Atualizada às 12h45
Nem o craque Cristiano Ronaldo posando de garoto-propaganda nem o invejável posto de primeiro banco a voltar aos mercados durante a crise econômica em Portugal sem a ajuda do Estado foram suficientes para evitar a queda, agora, do Banco Espírito Santo (BES), imerso em suspeitas de crimes econômicos e gestão duvidosa. O BES era o terceiro maior banco privado português e carro-chefe de uma das dinastias mais poderosas do país.
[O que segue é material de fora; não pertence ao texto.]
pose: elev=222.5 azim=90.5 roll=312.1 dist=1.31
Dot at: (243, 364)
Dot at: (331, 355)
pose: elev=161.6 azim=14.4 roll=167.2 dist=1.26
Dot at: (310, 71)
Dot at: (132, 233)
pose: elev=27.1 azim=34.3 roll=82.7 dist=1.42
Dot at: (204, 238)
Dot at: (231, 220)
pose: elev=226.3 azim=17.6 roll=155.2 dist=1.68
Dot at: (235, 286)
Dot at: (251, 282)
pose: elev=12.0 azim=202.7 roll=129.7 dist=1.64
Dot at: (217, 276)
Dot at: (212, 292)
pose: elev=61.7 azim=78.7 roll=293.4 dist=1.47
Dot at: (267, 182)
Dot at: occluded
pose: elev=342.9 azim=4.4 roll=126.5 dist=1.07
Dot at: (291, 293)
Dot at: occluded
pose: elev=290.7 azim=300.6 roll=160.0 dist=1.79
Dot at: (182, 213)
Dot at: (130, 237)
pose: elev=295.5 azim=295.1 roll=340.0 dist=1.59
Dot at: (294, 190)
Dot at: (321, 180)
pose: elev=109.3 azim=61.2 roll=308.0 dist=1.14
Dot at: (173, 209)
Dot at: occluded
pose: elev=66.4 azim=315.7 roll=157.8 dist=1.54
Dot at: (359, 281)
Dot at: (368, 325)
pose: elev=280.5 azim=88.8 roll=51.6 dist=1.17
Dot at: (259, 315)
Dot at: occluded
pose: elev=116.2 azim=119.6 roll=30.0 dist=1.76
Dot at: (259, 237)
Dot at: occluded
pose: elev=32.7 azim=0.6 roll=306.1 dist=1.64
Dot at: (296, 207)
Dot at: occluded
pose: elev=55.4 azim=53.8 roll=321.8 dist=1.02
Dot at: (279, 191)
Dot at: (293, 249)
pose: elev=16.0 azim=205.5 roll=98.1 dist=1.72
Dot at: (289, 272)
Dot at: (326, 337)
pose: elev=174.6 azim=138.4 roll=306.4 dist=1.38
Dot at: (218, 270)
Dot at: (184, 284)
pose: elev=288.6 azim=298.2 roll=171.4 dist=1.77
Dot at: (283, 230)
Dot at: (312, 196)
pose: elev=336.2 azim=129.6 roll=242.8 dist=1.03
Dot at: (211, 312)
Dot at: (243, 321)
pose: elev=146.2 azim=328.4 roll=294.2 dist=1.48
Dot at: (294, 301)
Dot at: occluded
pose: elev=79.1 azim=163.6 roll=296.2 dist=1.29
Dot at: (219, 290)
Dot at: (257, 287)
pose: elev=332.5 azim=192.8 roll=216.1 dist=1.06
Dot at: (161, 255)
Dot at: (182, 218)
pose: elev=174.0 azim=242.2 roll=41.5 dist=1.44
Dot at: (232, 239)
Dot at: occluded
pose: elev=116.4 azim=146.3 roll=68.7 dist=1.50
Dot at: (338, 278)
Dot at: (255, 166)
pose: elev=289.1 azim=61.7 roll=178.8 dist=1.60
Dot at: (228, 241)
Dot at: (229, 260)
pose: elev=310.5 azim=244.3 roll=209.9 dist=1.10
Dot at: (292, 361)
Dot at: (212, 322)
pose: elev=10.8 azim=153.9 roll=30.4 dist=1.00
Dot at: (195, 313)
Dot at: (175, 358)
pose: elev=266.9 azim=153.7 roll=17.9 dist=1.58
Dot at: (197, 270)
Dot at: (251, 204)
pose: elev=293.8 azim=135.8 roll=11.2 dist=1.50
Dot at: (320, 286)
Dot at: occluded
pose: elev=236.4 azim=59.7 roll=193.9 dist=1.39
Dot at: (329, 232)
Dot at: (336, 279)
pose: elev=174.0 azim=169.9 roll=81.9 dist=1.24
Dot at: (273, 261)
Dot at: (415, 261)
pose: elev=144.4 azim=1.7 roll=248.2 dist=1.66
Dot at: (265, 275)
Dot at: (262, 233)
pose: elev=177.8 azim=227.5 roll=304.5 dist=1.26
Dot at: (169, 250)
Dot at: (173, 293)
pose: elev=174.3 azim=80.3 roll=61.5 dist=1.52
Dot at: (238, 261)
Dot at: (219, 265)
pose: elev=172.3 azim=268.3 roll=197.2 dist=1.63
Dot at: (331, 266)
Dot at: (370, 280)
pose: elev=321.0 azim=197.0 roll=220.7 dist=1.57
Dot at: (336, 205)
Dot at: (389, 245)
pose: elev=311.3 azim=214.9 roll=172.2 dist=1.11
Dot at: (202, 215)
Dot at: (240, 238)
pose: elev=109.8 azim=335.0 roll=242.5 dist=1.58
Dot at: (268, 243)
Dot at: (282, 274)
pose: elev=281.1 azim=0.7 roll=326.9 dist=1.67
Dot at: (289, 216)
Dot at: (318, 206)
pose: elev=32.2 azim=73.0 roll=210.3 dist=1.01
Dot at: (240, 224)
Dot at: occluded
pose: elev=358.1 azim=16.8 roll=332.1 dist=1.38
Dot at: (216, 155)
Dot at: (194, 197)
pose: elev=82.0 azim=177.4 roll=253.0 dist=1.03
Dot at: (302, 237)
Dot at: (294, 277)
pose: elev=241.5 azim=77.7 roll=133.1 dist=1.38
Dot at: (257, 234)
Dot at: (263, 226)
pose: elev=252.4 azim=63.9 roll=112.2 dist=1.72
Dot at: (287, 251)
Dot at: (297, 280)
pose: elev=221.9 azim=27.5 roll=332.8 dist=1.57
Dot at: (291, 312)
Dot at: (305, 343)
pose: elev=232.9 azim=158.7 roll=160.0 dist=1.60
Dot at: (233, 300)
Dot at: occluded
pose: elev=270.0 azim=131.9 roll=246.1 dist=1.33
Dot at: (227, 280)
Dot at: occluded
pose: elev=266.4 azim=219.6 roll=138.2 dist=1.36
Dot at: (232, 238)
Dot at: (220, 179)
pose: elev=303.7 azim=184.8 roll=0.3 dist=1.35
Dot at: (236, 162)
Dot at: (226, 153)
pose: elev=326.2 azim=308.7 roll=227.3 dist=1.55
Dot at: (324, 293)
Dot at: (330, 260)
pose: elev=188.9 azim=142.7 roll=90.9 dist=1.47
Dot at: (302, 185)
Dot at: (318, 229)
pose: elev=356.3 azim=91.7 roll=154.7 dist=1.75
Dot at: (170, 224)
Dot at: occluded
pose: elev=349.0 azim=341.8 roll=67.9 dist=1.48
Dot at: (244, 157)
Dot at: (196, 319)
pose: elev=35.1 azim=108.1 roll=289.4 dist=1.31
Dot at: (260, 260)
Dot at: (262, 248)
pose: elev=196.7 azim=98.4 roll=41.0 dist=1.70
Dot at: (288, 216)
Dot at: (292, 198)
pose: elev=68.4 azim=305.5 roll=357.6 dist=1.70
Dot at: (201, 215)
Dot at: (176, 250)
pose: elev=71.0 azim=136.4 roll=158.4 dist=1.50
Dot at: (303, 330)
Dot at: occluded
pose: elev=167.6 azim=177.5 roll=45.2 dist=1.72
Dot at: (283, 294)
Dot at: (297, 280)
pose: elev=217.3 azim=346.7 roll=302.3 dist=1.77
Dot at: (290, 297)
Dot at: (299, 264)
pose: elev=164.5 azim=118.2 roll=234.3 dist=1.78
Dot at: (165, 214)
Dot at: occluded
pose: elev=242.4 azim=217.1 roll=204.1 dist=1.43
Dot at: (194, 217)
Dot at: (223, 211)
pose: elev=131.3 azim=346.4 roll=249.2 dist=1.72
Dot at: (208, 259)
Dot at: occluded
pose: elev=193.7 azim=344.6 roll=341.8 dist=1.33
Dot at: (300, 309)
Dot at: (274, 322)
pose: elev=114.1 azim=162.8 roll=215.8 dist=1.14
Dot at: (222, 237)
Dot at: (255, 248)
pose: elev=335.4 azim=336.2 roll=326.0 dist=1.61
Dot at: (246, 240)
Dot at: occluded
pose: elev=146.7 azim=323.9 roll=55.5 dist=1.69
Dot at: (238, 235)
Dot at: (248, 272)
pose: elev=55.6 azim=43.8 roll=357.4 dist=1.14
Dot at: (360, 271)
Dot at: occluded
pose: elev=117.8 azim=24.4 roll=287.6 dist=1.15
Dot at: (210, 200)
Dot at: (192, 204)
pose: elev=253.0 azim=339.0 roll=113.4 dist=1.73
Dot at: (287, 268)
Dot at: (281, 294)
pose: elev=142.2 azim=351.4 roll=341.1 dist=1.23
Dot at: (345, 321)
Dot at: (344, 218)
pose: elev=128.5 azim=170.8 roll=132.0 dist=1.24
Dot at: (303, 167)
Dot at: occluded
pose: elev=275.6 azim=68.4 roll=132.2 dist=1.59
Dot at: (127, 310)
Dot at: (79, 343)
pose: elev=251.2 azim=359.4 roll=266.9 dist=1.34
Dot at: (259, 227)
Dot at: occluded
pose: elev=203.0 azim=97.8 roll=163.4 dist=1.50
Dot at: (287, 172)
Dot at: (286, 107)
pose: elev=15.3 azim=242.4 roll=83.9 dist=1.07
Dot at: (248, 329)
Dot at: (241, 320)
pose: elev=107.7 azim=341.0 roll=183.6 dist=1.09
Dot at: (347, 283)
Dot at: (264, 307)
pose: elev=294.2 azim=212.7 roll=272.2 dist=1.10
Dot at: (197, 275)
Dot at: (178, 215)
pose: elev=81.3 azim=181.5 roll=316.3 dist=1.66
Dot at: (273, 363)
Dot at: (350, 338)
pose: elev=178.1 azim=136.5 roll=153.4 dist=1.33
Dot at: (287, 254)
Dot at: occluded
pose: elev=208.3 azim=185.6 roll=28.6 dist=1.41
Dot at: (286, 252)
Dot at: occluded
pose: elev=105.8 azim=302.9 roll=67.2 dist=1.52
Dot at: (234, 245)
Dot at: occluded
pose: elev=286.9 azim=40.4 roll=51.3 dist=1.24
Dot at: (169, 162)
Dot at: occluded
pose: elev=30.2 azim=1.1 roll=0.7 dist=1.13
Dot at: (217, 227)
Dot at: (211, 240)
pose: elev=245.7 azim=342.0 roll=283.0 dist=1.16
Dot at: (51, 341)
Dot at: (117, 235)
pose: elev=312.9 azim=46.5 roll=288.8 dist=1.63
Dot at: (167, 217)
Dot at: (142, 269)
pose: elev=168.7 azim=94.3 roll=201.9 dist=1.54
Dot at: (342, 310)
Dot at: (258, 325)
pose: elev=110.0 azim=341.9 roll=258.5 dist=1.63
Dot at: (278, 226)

Em sequência das investigações por suspeitas de fraude, abuso de confiança e lavagem de dinheiro envolvendo Ricardo Salgado Espírito Santo, afastado no final de junho do cargo de presidente-executivo da instituição, as ações caíram tanto que o banco, agora dividido em dois, acabou sendo temporariamente removido da Bolsa de Lisboa. Salgado está probido de sair do país enquanto decorrem as investigações.
Agência Efe
Banco Espírito Santo, dominado por tradicional família de Portugal, tem rombo superior a € 6 bi nas contas
Com um rombo nas contas superior a € 6 bilhões (cerca de R$ 18 bilhões), o Grupo Espírito Santo (GES) beira colapsar o império familiar construído desde o século XIX e que abrange bancos comerciais e de investimento em diversos países, seguros e participações em empresas estratégicas como Portugal Telecom (fundida com a brasileira Oi) e a gigante energética EDP. Algumas holdings do grupo já haviam solicitado proteção contra credores, mecanismo de insolvência controlada sob proteção da Justiça.
O “banco de todos os regimes”
Em 2010, Ricardo Salgado declarou sobre o enriquecimento da família durante o Estado Novo Português (1933-1974): “O BES é um banco de todos os regimes”. É verdade: o grupo remonta a 1850, tendo passado pela monarquia, a ditadura e a democracia. Ficou notória a amizade entre Ricardo Espírito Santo (avô de Ricardo Salgado) e o ditador Salazar. Aos domingos, o banqueiro o visitava para tratar de negócios, nomeações, ações diplomáticas e compra de obras de arte, segundo relata o pesquisador e jornalista Pedro Jorge Castro em “Salazar e os milionários” e “O ataque aos milionários”. Ao morrer, o banqueiro deixou ao ditador uma casa no Estoril e um quadro do flamengo Quentin Metsys. A casa não foi aceita.
NULL
NULL
Wikimedia Commons
Parte do segredo do longevo poder familiar vem da inserção de quadros das empresas em postos-chave dos governos. “Houve sempre pessoas do BES a ocupar cargos em diferentes governos, algumas das quais voltavam em seguida para o BES”, disseram a Opera Mundi Maria João Babo e Maria João Gago, autoras de “O último banqueiro”, sobre a vida de Ricardo Salgado, que ficou 22 anos à frente do BES.
[Salgado: “O BES é um banco de todos os regimes”]
Há exemplos do lado conservador e socialista: o conservador José Manuel Durão Barroso, que este ano deixou a presidência da Comissão Europeia, havia sido consultor do BES antes de se tornar primeiro ministro de Portugal (2002-2004). Manuel Pinho foi ministro do socialista José Sócrates após passar pelos quadros administrativos do BES.
Outros nomes a circular entre empresas do GES e cargos políticos foram António Mexia, hoje presidente da EDP e antigo ministro de Obras Públicas, e Miguel Frasquilho, deputado do governante PSD (centro-direita).
Outros casos
Desde 2007 diversos bancos tem sido alvo de investigações por crimes econômicos envolvendo offshores e paraísos fiscais: o Millenium BCP, o maior banco privado em Portugal; os pequenos Banco Português de Negócios (BPN) e Banco Privado Português (BPP) – ambos acabariam por serem dissolvidos. Agora, é a vez do BES.
Apesar do pacote de austeridade e regulação financeira adotado pela Troika, medidas eficazes para frear crimes econômicos nunca saíram da gaveta: o fim dos offshores, de paraísos fiscais e de produtos altamente especulativos, além da separação entre bancos de investimento e bancos comerciais. Vale lembrar que em 2013 o Banco Central Europeu ajudou a reforçar a liquidez do setor bancário português em 50 bilhões de euros.